Cerebral and peripheral microvascular function in individuals with elevated cardiovascular disease risk

The series of studies in this dissertation determined: 1) the effectiveness of a clinically applicable dietary supplement on cerebral vascular function in African Americans (AA), 2) cerebral vascular function in obese individuals, and 3) the underlying mechanism of cutaneous microvascular dysfunction in AA. Study #1 identified that acute flavanol consumption improves cerebral vasodilatory capacity in response to rebreathing-induced hypercapnia in AA. Our laboratory previously found that hypercapnia-induced cerebral vasodilation is reduced in AA when compared with Caucasian Americans (CA). Findings in study #1 may provide an effective interventional strategy to mitigate the high incidence of cerebral vascular diseases, which is commonly found in AA. Study #2 assessed the cerebral vasodilatory capacity in obese individuals.
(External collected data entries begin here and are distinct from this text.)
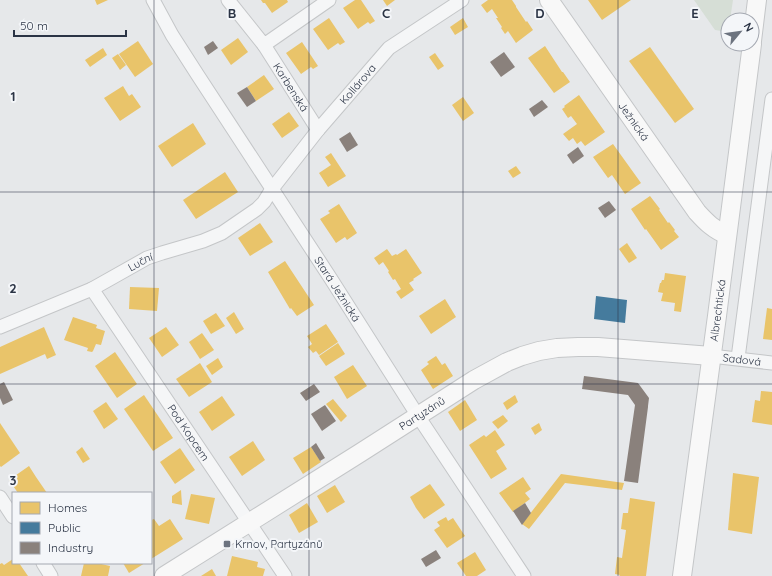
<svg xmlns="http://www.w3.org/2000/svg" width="772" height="576" font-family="Quicksand,sans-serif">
<rect width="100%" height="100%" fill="#e6e8ea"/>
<!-- green -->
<polygon fill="#d6ded6" points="694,0 733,0 730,20 728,20 728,32 715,30"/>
<!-- homes -->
<g fill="#e9c46a">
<polygon points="95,0 108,0 97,5"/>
<polygon points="261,0 287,0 288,2 272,13 265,3 263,3"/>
<polygon points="355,0 361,0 375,21 370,24 368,22 358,29 343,8"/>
<polygon points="383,0 395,0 387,6"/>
<polygon points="488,0 512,0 516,6 516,7 526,22 527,21 533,30 516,43 508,31 505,34 501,28 502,27 496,18 498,18 492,9 487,13 481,5"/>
<polygon points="588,0 631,0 602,20"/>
<polygon points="329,18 345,42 340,45 338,43 328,50 313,29"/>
<polygon points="463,18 468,27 455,35 450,27"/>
<polygon points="238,38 248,52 231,65 221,50"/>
<polygon points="138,41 153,64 135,77 119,54"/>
<polygon points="302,42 318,66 313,69 311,67 301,74 286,53"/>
<polygon points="545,46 562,72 563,72 570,82 554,93 528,58"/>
<polygon points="650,47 694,109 675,123 629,61"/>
<polygon points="103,48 107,55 90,67 85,60"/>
<polygon points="435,53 444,66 438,70 429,57"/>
<polygon points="118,54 126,65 120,70 112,58"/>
<polygon points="264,75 274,89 256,101 247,87"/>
<polygon points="123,86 129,96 132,94 141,107 120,121 104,98"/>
<polygon points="579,95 605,132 585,146 581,141 577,144 573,138 569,141 563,134 577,124 571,116 568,118 562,109 565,107 564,106"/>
<polygon points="463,97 474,113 463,121 452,105"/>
<polygon points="289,112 299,126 282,138 272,124"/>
<polygon points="193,123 206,144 172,167 158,146"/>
<polygon points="613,144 641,183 625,194 612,175 608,178 593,157"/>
<polygon points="331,153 346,176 328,187 319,173 331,165 325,157"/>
<polygon points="516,166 521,173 513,178 508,171"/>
<polygon points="225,172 238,192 196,219 183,200"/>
<polygon points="650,196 660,209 659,210 668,223 669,222 675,230 674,231 679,237 661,250 646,229 645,230 631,209"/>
<polygon points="339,204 357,233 347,240 345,237 336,243 320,219 330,213 328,211"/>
<polygon points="260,223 273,242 250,256 238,238"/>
<polygon points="627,243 637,258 629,263 619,249"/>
<polygon points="387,249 392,256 396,254 397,255 406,249 422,273 413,279 414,280 409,283 414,290 401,299 396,292 401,289 395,279 393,280 388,272 389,271 383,262 379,265 374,258"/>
<polygon points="285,261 314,305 297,316 291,308 290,309 268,272"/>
<polygon points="665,273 686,276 681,312 674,311 675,303 661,301 663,293 658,292 660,283 661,283 662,280 664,280"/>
<polygon points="130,287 159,288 157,311 129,309"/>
<polygon points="445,299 456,317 431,334 419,316"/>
<polygon points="767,308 772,309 772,340 763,339"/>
<polygon points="234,312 244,329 236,334 226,318"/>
<polygon points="216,313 225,326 211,334 203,321"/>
<polygon points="73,317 97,325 96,328 105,331 101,345 96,344 93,351 92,352 87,351 88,348 64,340"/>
<polygon points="326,324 338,342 319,355 316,351 313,353 308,347 312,344 307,336"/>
<polygon points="44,327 56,355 47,359 45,354 0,374 0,347"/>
<polygon points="166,327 179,345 162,357 149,338"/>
<polygon points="202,333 214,350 200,359 189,342"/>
<polygon points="338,343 345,354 326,366 319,356"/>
<polygon points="115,352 137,384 117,398 95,366"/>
<polygon points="436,356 442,365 445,363 453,376 433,389 421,370 429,364 427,362"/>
<polygon points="218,358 223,367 212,375 206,366"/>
<polygon points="200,363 212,382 189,397 176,379"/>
<polygon points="353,365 367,386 347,399 334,377"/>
<polygon points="761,391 772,392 772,425 752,422 755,400 760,401"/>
<polygon points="144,395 173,438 153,451 124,409"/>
<polygon points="515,395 518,402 507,410 503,403"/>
<polygon points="222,396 235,415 212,431 199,412"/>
<polygon points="333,399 347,416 341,422 326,404"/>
<polygon points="465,400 477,420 460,431 448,412"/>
<polygon points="106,402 118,419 104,429 93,411"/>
<polygon points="503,415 508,421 498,429 492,422"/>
<polygon points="0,423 20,453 1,467 0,466"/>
<polygon points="539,423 542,430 535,435 531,428"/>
<polygon points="495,430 505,445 496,451 507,469 491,479 469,445 484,435 486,437"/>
<polygon points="253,441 265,460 242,476 229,457"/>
<polygon points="82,447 90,459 83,463 76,452"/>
<polygon points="311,447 321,462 303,474 293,458"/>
<polygon points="180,448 195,470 175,484 160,462"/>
<polygon points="29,466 36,477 47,493 18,493 9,480"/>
<polygon points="733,473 759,477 752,534 728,530"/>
<polygon points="561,474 624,483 622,490 565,483 529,529 522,524"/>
<polygon points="523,477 531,489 525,493 530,499 513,512 499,493"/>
<polygon points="430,484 445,505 424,519 416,508 410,497"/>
<polygon points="335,485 345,502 327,513 317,496"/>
<polygon points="181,490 182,505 172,503 172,496"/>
<polygon points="191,494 215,498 209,524 185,519"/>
<polygon points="630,498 655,502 646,576 619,576 620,575 615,574 617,557 622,558 626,530 621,529 623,513 628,513"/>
<polygon points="307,503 318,522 299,533 289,515"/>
<polygon points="446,517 448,521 453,518 465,536 447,548 434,530 440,526 437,522"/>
<polygon points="154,519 159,526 170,519 183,539 151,559 151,520"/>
<polygon points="475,552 486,570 477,576 466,576 457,563"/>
<polygon points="232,556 258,562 257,567 265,569 263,576 227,576"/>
<polygon points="13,559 13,563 19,563 28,576 0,576 0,564 2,563 4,565"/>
<polygon points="84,563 97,563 110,566 108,576 81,576"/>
<polygon points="123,563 145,563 129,573"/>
<polygon points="212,569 216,576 201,576"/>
</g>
<!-- public -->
<polygon fill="#457b9d" points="596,296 627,300 625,323 594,319"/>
<!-- industry -->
<g fill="#8a817c">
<polygon points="213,41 218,48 208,55 204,47"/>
<polygon points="504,52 515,67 501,77 490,62"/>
<polygon points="247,87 256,101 247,107 237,93"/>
<polygon points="542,100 548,107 534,117 529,109"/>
<polygon points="350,132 358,145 347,152 339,139"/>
<polygon points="578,147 584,156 573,164 567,155"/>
<polygon points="609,201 616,210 605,218 598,208"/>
<polygon points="584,376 638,383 649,398 648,406 648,407 638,483 624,481 635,405 628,395 582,389"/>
<polygon points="4,382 13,400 3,405 0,398 0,384"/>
<polygon points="314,384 320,392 306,401 300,393"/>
<polygon points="325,405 336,421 322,431 311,414"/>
<polygon points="316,443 325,458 320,461 311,447"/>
<polygon points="525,503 531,513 522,525 513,511"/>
<polygon points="436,550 441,558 426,567 421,559"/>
</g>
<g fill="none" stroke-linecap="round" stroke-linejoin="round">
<!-- street casing -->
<g stroke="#c4c6c8" stroke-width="15">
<g id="street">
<path id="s1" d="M 153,0 L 172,35 L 197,74 L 331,279 L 418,416 L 524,576"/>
<polyline points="228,0 264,45 329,0"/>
<path id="s2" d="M 264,45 L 318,130"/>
<path id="s3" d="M 92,289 L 285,576"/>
<path id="s4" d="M 0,327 L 92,289 L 147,258 L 162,253 L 203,241 L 222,233 L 257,209 L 264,202 L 272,189 L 318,130 L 389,48 L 462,0"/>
<path id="s5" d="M 711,356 L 772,363"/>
<polyline points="738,358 772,99"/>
<polyline points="0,497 13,517"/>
<polyline points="43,563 51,576"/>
</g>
</g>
<!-- secondary casing -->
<g stroke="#c4c6c8" stroke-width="20">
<g id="secondary">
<path id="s6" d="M 549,0 L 697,212 C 706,222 714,230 727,235"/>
<polyline points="752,41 757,0"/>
<path id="s7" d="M 164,576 L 360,453 L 474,380 L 507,362 L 522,356 L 539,351 L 557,348 L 578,347 L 598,347 L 711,356"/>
<path id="s8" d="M 682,576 L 717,316 L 752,44"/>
</g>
</g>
<!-- street -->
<use href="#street" stroke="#f5f6f7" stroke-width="13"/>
<!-- secondary -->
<use href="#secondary" stroke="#f8f8f8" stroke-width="18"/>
</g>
<!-- grid -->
<path fill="none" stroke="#2b3445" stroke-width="1" stroke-opacity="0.55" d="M 154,0 L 154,576M 309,0 L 309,576M 463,0 L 463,576M 618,0 L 618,576M 0,192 L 772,192M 0,384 L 772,384"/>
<!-- markers -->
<rect fill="#6c737f" stroke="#f4f6f9" stroke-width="1.5" x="223" y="540" width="8" height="8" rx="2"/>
<g text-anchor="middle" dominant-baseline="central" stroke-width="4" stroke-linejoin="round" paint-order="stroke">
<!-- street labels -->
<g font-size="11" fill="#2b3445" stroke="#f4f6f9">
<text stroke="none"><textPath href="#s4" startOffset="445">Kollárova</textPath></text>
<text stroke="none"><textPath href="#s2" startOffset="50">Karbenská</textPath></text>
<text stroke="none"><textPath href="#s6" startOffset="148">Ježnická</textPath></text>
<text stroke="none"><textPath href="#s4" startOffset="155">Luční</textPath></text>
<text stroke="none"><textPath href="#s1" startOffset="343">Stará Ježnická</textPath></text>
<text stroke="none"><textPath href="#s8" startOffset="268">Albrechtická</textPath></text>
<text stroke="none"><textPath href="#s5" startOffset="31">Sadová</textPath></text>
<text stroke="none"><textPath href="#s7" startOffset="305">Partyzánů</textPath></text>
<text stroke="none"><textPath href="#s3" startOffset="173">Pod Kopcem</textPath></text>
</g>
<!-- poi labels -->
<g font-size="11" fill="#2b3445" stroke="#f4f6f9" text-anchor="start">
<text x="235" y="544">Krnov, Partyzánů</text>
</g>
</g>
<g font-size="13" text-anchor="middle" font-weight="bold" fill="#2b3445" stroke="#f4f6f9" stroke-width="4" stroke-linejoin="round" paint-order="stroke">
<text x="232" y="18">B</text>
<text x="386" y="18">C</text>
<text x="540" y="18">D</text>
<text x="695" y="18">E</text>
<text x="13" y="101">1</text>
<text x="13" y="293">2</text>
<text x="13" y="485">3</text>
</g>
<!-- legend -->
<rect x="12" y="492" width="140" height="72" fill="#f4f6f9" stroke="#a4a8b1"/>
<rect x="20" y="502" width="20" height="12" fill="#e9c46a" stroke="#a4a8b1"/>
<text x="48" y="512" font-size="12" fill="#2b3445">Homes</text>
<rect x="20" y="522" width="20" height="12" fill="#457b9d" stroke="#a4a8b1"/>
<text x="48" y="532" font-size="12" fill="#2b3445">Public</text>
<rect x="20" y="542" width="20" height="12" fill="#8a817c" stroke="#a4a8b1"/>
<text x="48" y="552" font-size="12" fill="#2b3445">Industry</text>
<!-- north arrow -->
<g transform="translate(740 32) rotate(61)"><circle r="19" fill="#f4f6f9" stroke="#a4a8b1"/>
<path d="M0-3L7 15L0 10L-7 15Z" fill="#6c737f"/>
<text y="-6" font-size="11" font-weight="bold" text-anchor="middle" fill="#2b3445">N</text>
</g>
<!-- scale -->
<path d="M14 30v6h112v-6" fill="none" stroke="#2b3445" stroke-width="2"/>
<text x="20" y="30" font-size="12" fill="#2b3445" stroke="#f4f6f9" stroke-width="3" paint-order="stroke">50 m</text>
</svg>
Cerebral vasodilation during hypercapnia, as indexed by the total range of change and the maximal increase in cerebral vascular conductance, was decreased in obese individuals relative to lean counterparts. This attenuated response in obese individuals may explain why they are at higher risk for cerebral vascular diseases including Alzheimer’s disease and stroke. In study #3, mechanisms underlying impaired cutaneous microvascular thermal reactivity in AA were explored using an intradermal microdialysis technique. Our preliminary data previously found that cutaneous vasodilation in response to local heating is decreased in AA. As a follow-up study, we assessed cutaneous vasodilation using pharmacological agents ascorbic acid and tempol, a global antioxidant and superoxide-specific scavenger, respectively. Study #3 determined that reduced cutaneous microvascular thermal reactivity in AA is mainly due to elevated concentration/activity of superoxide. Collectively, the series of studies in the current dissertation provide a potential therapeutic strategy to ameliorate the vascular impairment as well as potential mechanisms for elevated cerebral and peripheral vascular dysfunction in individuals with elevated risk of cardiovascular diseases for future clinical/mechanistic investigations.